Das Land der Befreiten

In abgelegenen Regionen Brasiliens kämpfen die Quilombolas, die Nachfahren entflohener Sklaven, um ihre Rechte.

Text und Fotografie:
Ruth Eisenreich
DATUM Ausgabe Mai 2020

17 Minuten hinter Teresina biegt der Jeep auf eine rötliche Schotterpiste ab. Bäume und Büsche säumen den Weg, ab und zu ein einzelnes Ziegelhäuschen, wir überqueren einen Berg­pass, fahren mal auf festem Sand 50 Stundenkilometer, rumpeln dann wieder im Schritttempo über Geröll. Nach gut anderthalb Stunden hält der Jeep vor einem Lehmhaus mit Palmwedeldach, dahinter blüht leuchtend pink eine Bougainvillée, ein dünner alter Mann erscheint im Türrahmen : ›  Wer ist da? ‹

Wir befinden uns im zentralen Hochland von Bra­silien, 340 Kilometer nördlich der Hauptstadt Brasília, 1.500 Kilometer nordwestlich von Rio de Janeiro, im Vão de Almas, einer der 39 Gemeinden des Quilombo Kalunga.

Ein Quilombo : Den Begriff kannte ich schon vor meiner Zeit in Brasilien.
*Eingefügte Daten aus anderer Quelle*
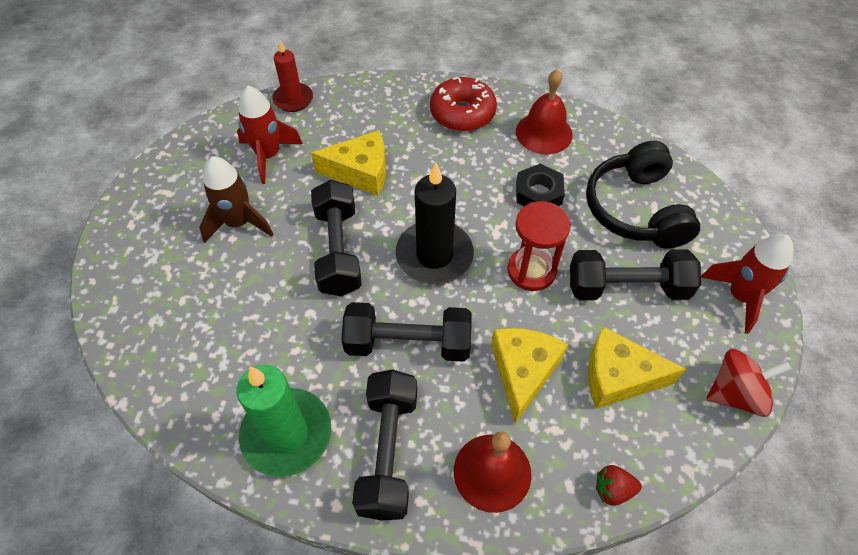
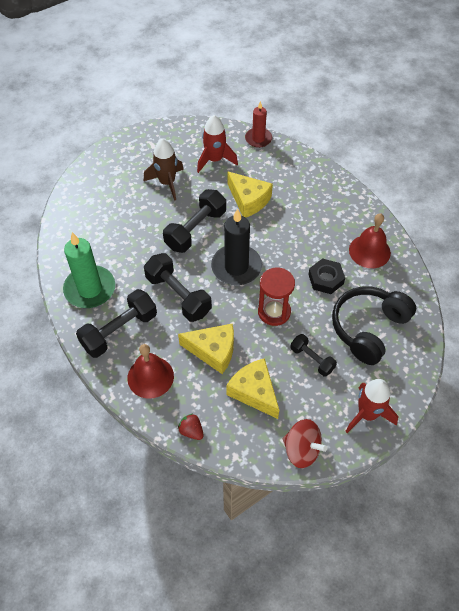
camera: 45 degrees right, 0 degrees up
(462, 113) = (337, 208): red donut -> none
(523, 372) = (213, 351): yellow cheese -> yellow cheese turned 45 degrees clockwise
(627, 287) = (312, 359): black dumbbell -> black dumbbell, size x0.59

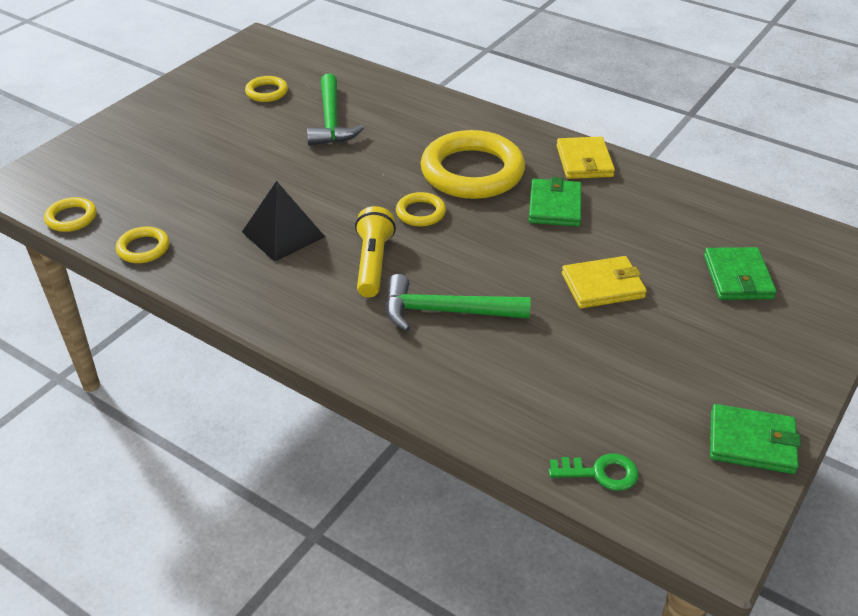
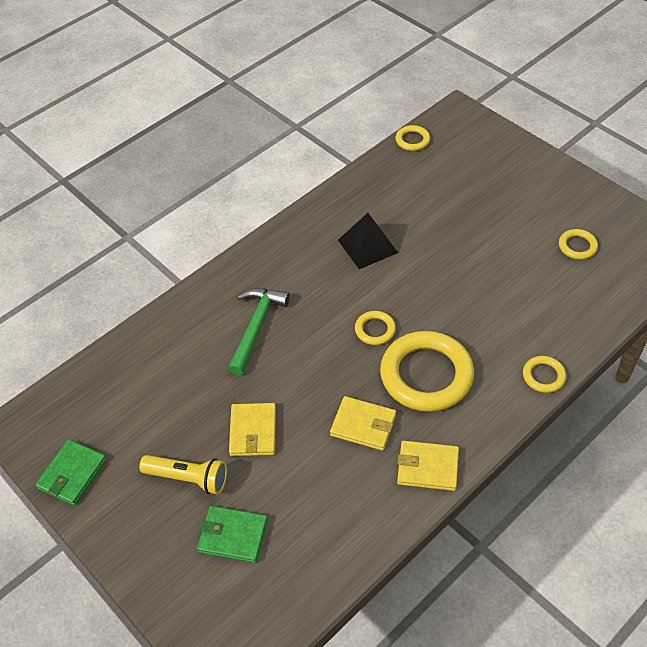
camera: 105 degrees right, 10 degrees up
(143, 248) = (369, 175): yellow ring -> yellow ring (543, 376)
(331, 120) = (523, 287): green hammer -> none
(373, 263) = (320, 293): yellow flashlight -> yellow flashlight (188, 478)
(555, 206) = (363, 425): green wallet -> yellow wallet
(600, 473) = (87, 380): green key -> none

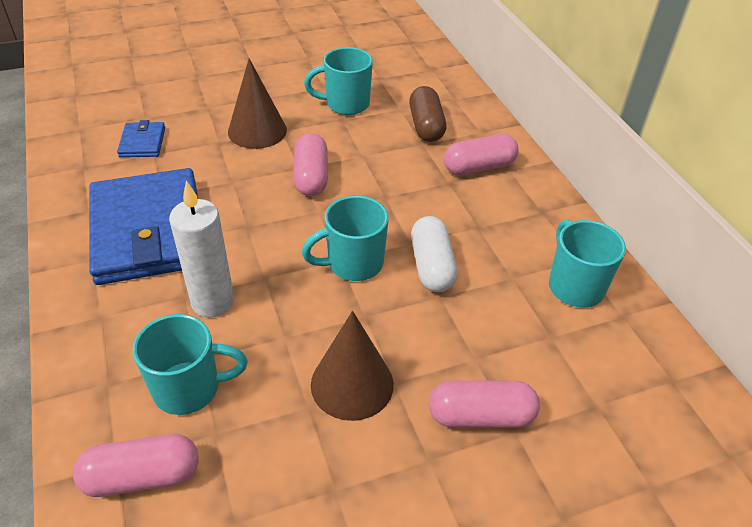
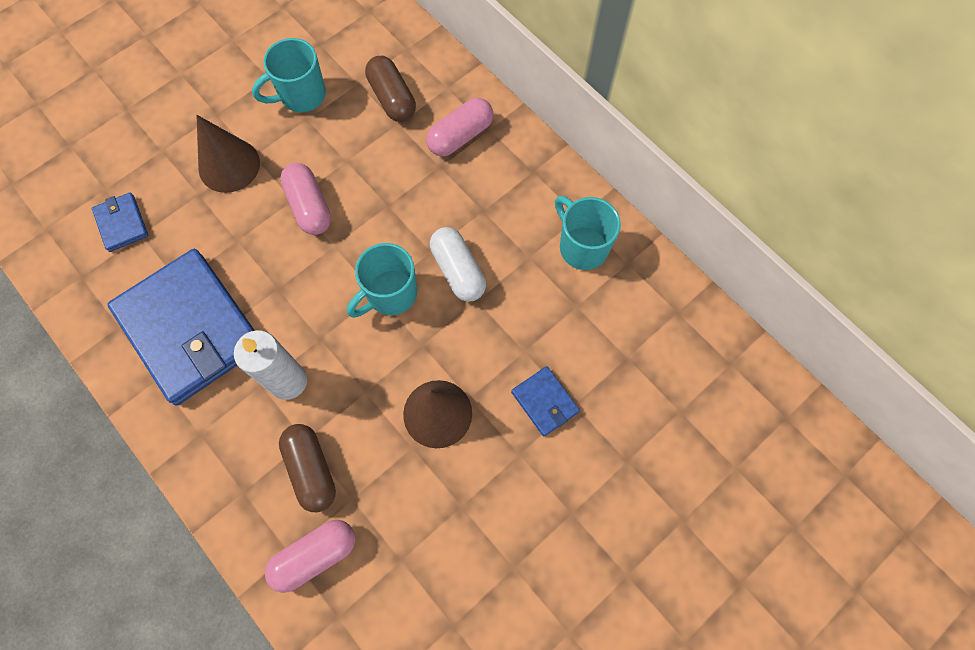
camera: 20 degrees left, 25 degrees up
(189, 388) = (311, 469): turquoise mug -> brown capsule
(481, 416) = (545, 402): pink capsule -> blue wallet

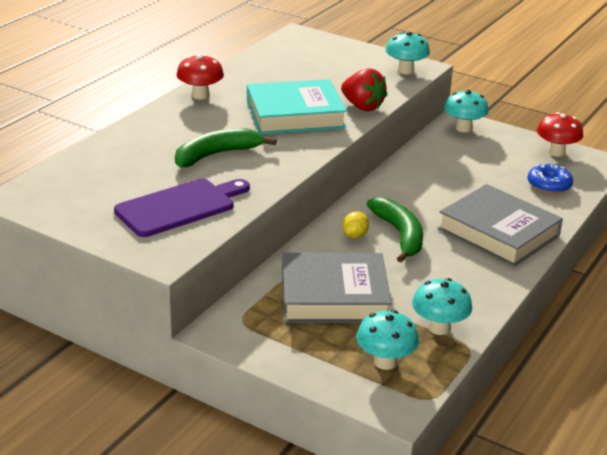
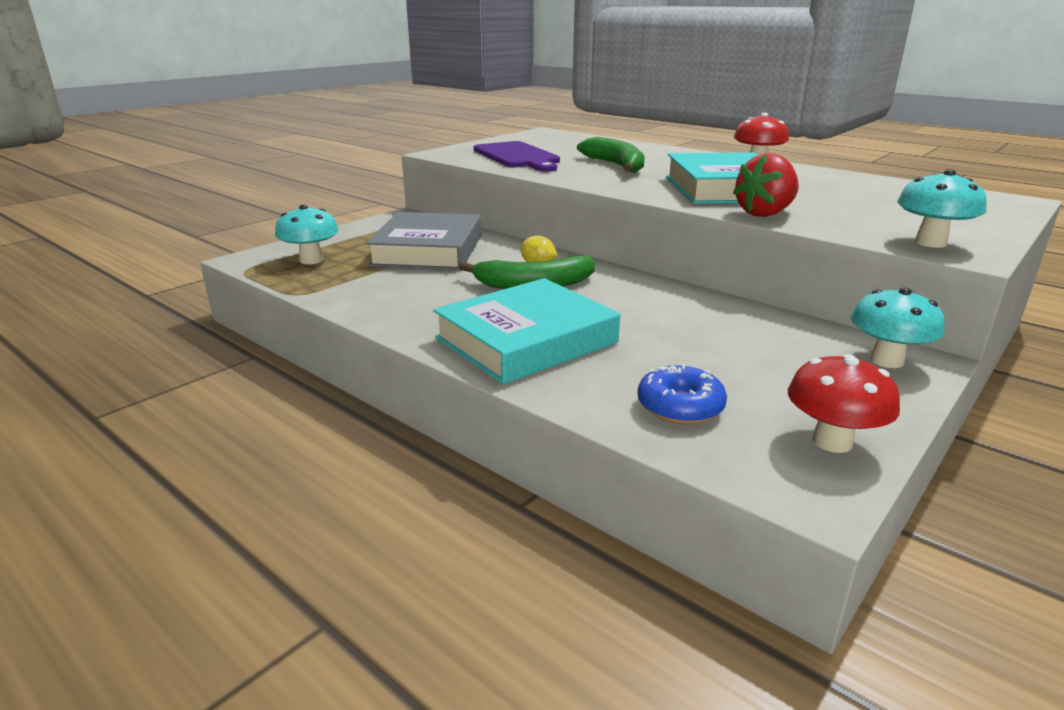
camera: 100 degrees right, 5 degrees down
(439, 328) = (342, 285): turquoise mushroom -> none
(498, 232) = (526, 340): grey book -> turquoise book

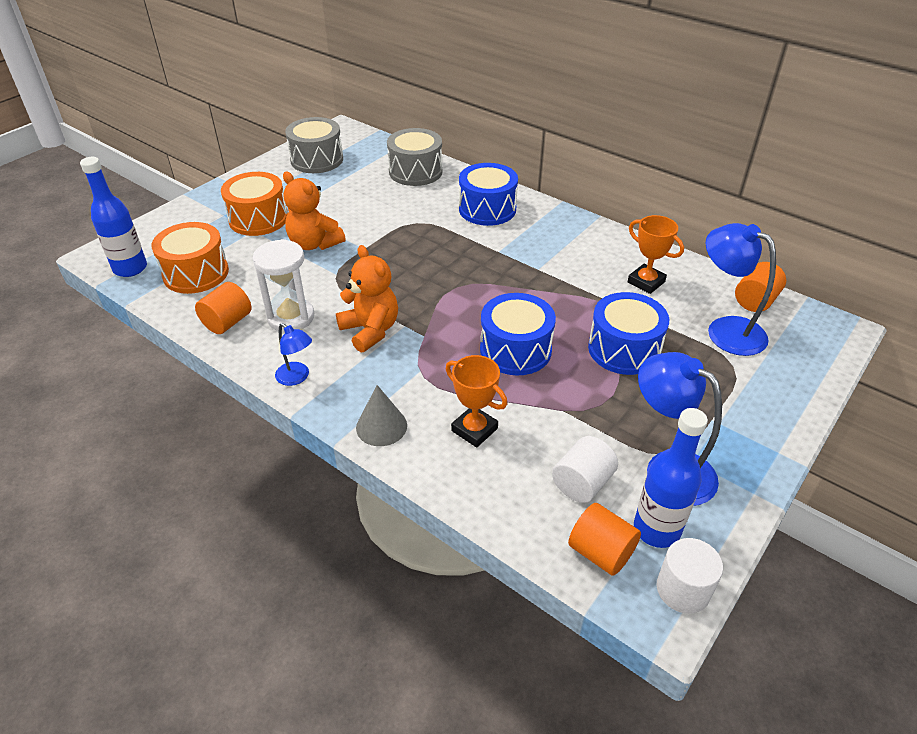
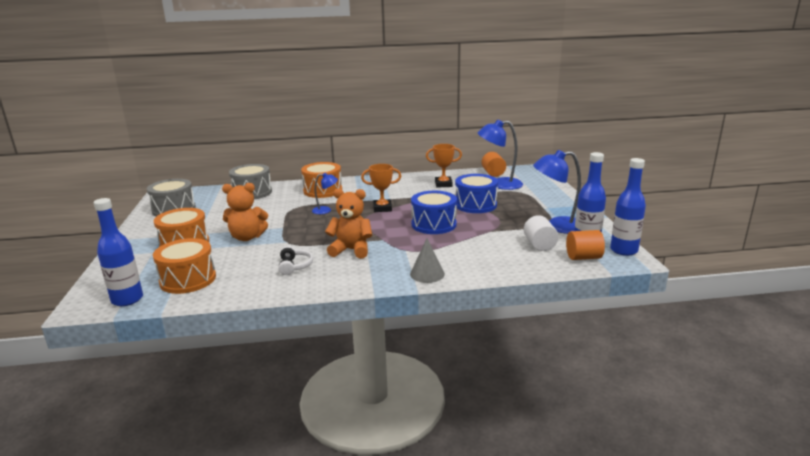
camera: 45 degrees left, 20 degrees down
(227, 322) = (257, 285): orange cylinder -> none
(291, 317) = (294, 266): white hourglass -> white headphones
(297, 377) = (347, 282): blue lamp -> blue lamp (326, 210)
(474, 429) = (469, 253): orange trophy -> orange trophy (382, 208)
(487, 209) = (323, 190): blue drum -> orange drum
(683, 589) = (623, 250): white cylinder -> blue bottle

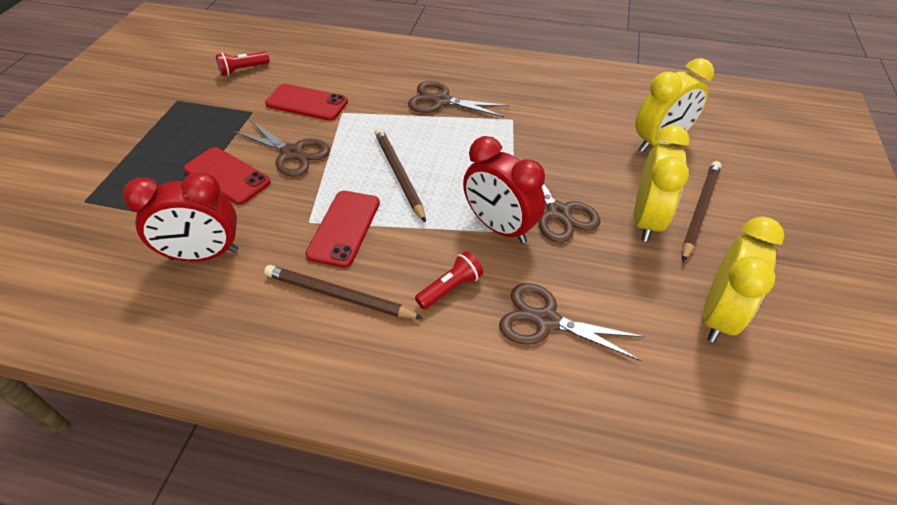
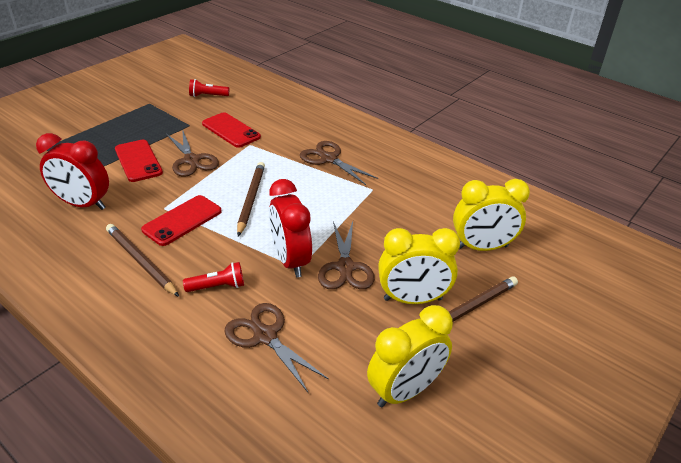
camera: 25 degrees right, 10 degrees down
(646, 220) = (412, 299): yellow clock -> yellow clock turned 45 degrees clockwise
Ich hatte mich mit der afrobrasilianischen Kultur beschäftigt und wusste von den Siedlungen, die entflohene Sklaven und Sklavinnen im 16., 17., 18. Jahrhundert im schwer zugänglichen Hinterland gegründet hatten. Aber erst kurz bevor ich für drei Monate nach Brasilien zog, erfuhr ich, dass viele dieser Siedlungen bis heute existieren; dass dort die Nachfahren jener Menschen, die die Sklavenhändler aus verschiedenen Ländern Afrikas nach Brasilien verschleppt hatten, ihre eigene Kultur, ihre eigene Identität ausgebildet haben; dass die brasilianische Verfassung ihnen seit 1988 ein Recht auf kollektive Landtitel zugesteht, es bisher aber nur rund 200 der etwa 3.500 anerkannten Quilombos geschafft haben, sich einen solchen Landtitel zu erstreiten. Und ich sah ein Video, in dem der heutige Präsident Jair Bolsonaro 2017, im Vorwahlkampf, über die Bewohner der Qui­lombos spricht : › Die Quilombolas machen gar nichts, sie taugen nicht einmal mehr zur Fortpflanzung ‹, erklärt er unter dem Gelächter seines Publikums, › der leich­teste von ihnen wiegt sieben Arrobas ‹. Sieben Arrobas, das entspricht ungefähr 105 Kilo – aber die Maßeinheit Arroba wird üblicherweise nur für Rinder und Schweine verwendet.